The chart below highlights the trend in hash price and difficulty through the 2022 bear market. Hash price stood at $403 per PH/s at bitcoin’s cycle high close price of $67,600 and with difficulty at ~21.7 trillion hashes in November 2021. In the 13 months that followed bitcoin’s price fell 75% to ~$16,600 and difficulty rose 58%, pushing hash price, and in turn estimated revenues of ASICs, down 86%. Notice the 11% difference between bitcoin’s performance and the collapse in hash price. This delta is due to the increase in mining difficulty. The rising difficulty signifies more competition between miners which, when coupled with bitcoin’s fixed daily issuance, ends with less BTC, and in turn revenue, per unit of hash power in aggregate on the network. This dynamic was a contributing factor to the outsized losses experienced in the value of ASICs.
The decline in revenue generated by ASICs had negative consequences on the values at which they were sold. Each type of machine, categorized by efficiency, experienced anywhere between 85% and 91% declines in value per unit of hash power from their cycle high values to the bottom in bitcoin’s price in December 2022. As a result, the collateral backing loans extended to miners lost more than 90% of their value in some cases. Note, this chart only highlights the ASICs by efficiency that were most commonly used before and throughout the bear market, which were more likely to be used as collateral in loans to miners.
The decline in the price of BTC and increase in difficulty weren’t the only headwinds faced by ASIC values. New, more efficient machines were hitting the market in 2021 and 2022, including the first sub-21 J/TH machine by Bitmain in August 2022. This added more pressure to older machines used as collateral as they became relatively less attractive to mine with.
Making matters worse were the poor risk management practices of many prominent crypto lenders at the time. In the aftermath of the bear market, however, the industry has begun to self-regulate in the absence of clear regulatory guidelines; this includes tighter risk management and more thorough due diligence. Nonetheless, the lack of, and poor execution around, lender risk management played a significant role in the collapse of digital assets in 2022 and 2023.
Lenders of the pre-FTX era did not properly manage the liquidity of their books. Basically, many groups would lend out on term and have borrows on short durations in the expectation that they could back fill the liquidity when needed. When lenders needed their money back in masse, however, there wasn’t enough liquidity to satisfy the demand. Borrowers were either too far underwater to return borrowed capital or were in termed loans that lenders could not take back.

Provided data:
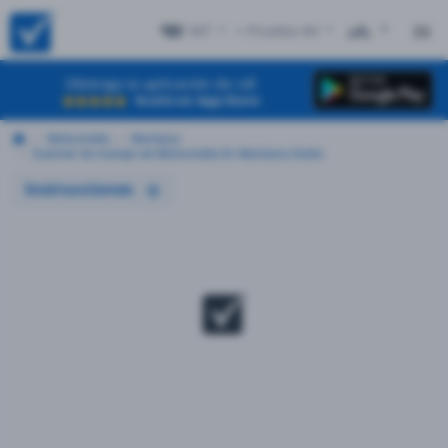
MT
+ Prueba #4
EN
Obtenga la aplicación de cdl
Gratis en App Store
Motocicleta
Montana
Examen de manejo de Motocicleta En Montana Gratis
Instrucciones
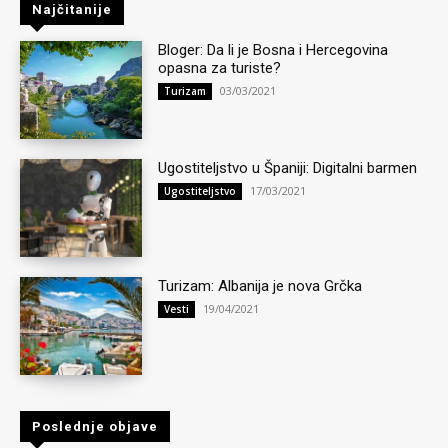
Najčitanije
Bloger: Da li je Bosna i Hercegovina
opasna za turiste?
03/03/2021
Turizam
Ugostiteljstvo u Španiji: Digitalni barmen
17/03/2021
Ugostiteljstvo
Turizam: Albanija je nova Grčka
19/04/2021
Vesti
Poslednje objave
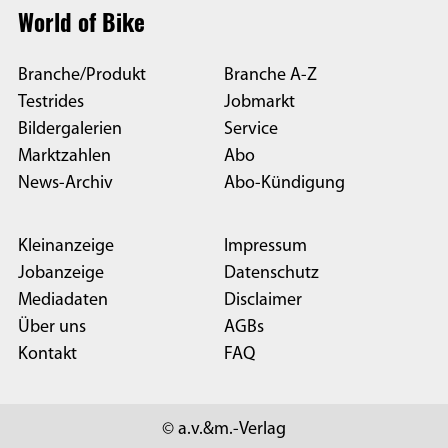
World of Bike
Branche/Produkt
Branche A-Z
Testrides
Jobmarkt
Bildergalerien
Service
Marktzahlen
Abo
News-Archiv
Abo-Kündigung
Kleinanzeige
Impressum
Jobanzeige
Datenschutz
Mediadaten
Disclaimer
Über uns
AGBs
Kontakt
FAQ
© a.v.&m.-Verlag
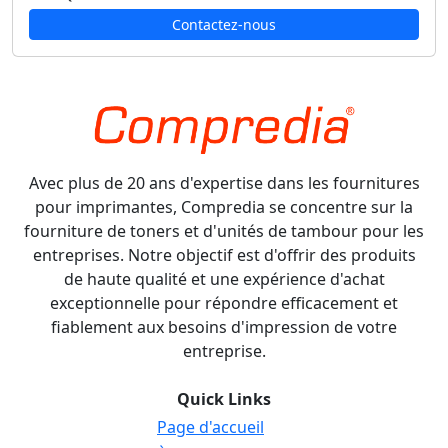
Contactez-nous
Avec plus de 20 ans d'expertise dans les fournitures
pour imprimantes, Compredia se concentre sur la
fourniture de toners et d'unités de tambour pour les
entreprises. Notre objectif est d'offrir des produits
de haute qualité et une expérience d'achat
exceptionnelle pour répondre efficacement et
fiablement aux besoins d'impression de votre
entreprise.
Quick Links
Page d'accueil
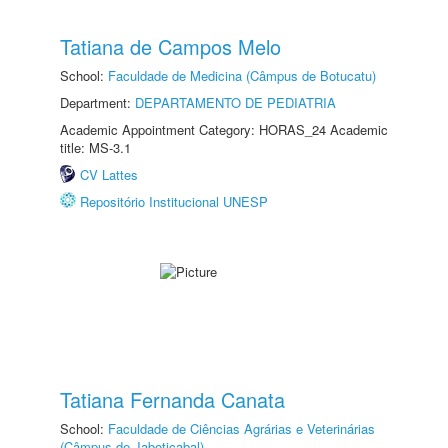
Tatiana de Campos Melo
School:
Faculdade de Medicina (Câmpus de Botucatu)
Department:
DEPARTAMENTO DE PEDIATRIA
Academic Appointment Category: HORAS_24 Academic
title: MS-3.1
CV Lattes
Repositório Institucional UNESP
Tatiana Fernanda Canata
School:
Faculdade de Ciências Agrárias e Veterinárias
(Câmpus de Jaboticabal)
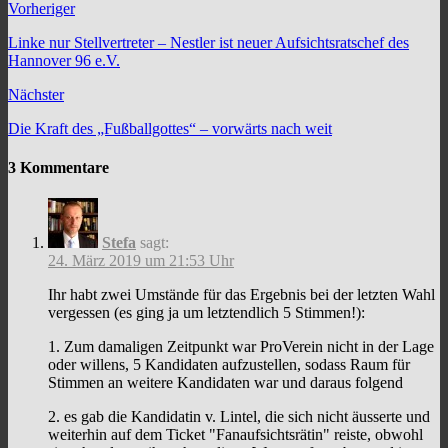
Vorheriger
Linke nur Stellvertreter – Nestler ist neuer Aufsichtsratschef des
Hannover 96 e.V.
Nächster
Die Kraft des „Fußballgottes“ – vorwärts nach weit
3 Kommentare
Stefa
sagt:
24. März 2019 um 21:53 Uhr
Ihr habt zwei Umstände für das Ergebnis bei der letzten Wahl
vergessen (es ging ja um letztendlich 5 Stimmen!):
1. Zum damaligen Zeitpunkt war ProVerein nicht in der Lage
oder willens, 5 Kandidaten aufzustellen, sodass Raum für
Stimmen an weitere Kandidaten war und daraus folgend
2. es gab die Kandidatin v. Lintel, die sich nicht äusserte und
weiterhin auf dem Ticket "Fanaufsichtsrätin" reiste, obwohl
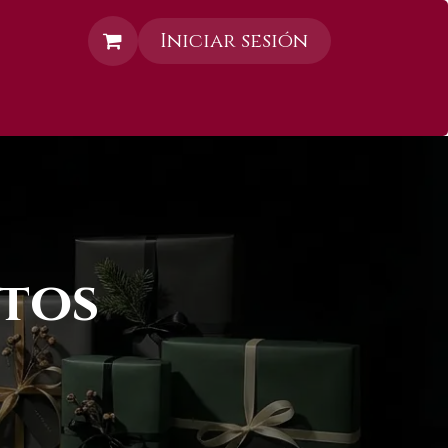
Iniciar sesión
Contáctanos
tos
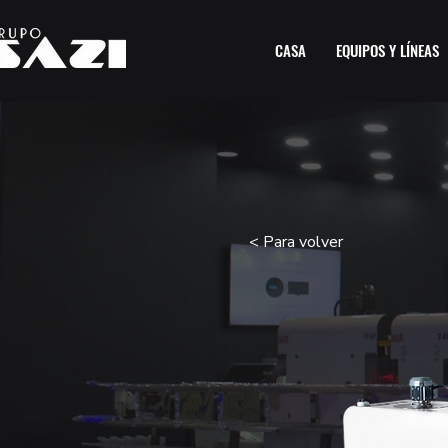
CASA
EQUIPOS Y LÍNEAS
< Para volver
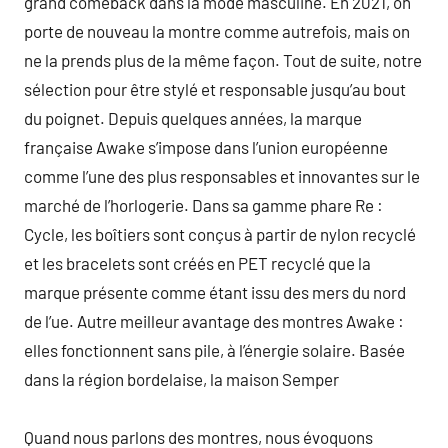
grand comeback dans la mode masculine. En 2021, on
porte de nouveau la montre comme autrefois, mais on
ne la prends plus de la même façon. Tout de suite, notre
sélection pour être stylé et responsable jusqu’au bout
du poignet. Depuis quelques années, la marque
française Awake s’impose dans l’union européenne
comme l’une des plus responsables et innovantes sur le
marché de l’horlogerie. Dans sa gamme phare Re :
Cycle, les boîtiers sont conçus à partir de nylon recyclé
et les bracelets sont créés en PET recyclé que la
marque présente comme étant issu des mers du nord
de l’ue. Autre meilleur avantage des montres Awake :
elles fonctionnent sans pile, à l’énergie solaire. Basée
dans la région bordelaise, la maison Semper
Quand nous parlons des montres, nous évoquons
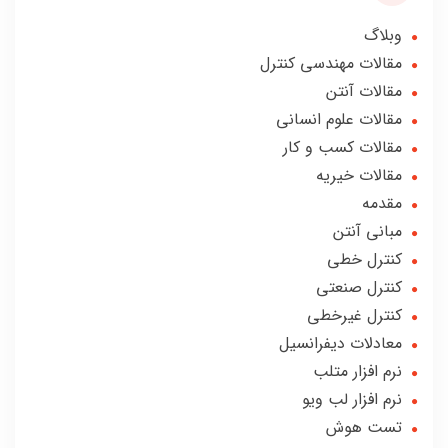
وبلاگ
مقالات مهندسی کنترل
مقالات آنتن
مقالات علوم انسانی
مقالات کسب و کار
مقالات خیریه
مقدمه
مبانی آنتن
کنترل خطی
کنترل صنعتی
کنترل غیرخطی
معادلات دیفرانسیل
نرم افزار متلب
نرم افزار لب ویو
تست هوش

Task item:
Could you continue the passage on bitcoin mining and crypto lending in the 2022 bear market, picking up right after its last sentence?

Task result:
Lending unsecured or undercollateralized was a common practice for crypto lenders in the pre-FTX era. It is estimated that Celsius, for example, had up to 36.6% of its institutional loan book occupied by unsecured borrowers and BlockFi lent unsecured to FTX. Lenders also had improper vetting procedures, failing to adequately check if counterparties were solvent, and lent capital to unworthy borrowers.
Lapses in asset-liability mismatch and credit risk management boiled down to poor internal risk controls. Many lenders in the pre-FTX era did not have defined risk parameters or templated risk limits for loans. The problem of poor internal controls was mostly company-specific and not a broad industry problem. Some lenders, while falling victim to the widespread contagion of the crypto market collapse in 2022, had loan standards and controls in place that helped them survive through the bear market.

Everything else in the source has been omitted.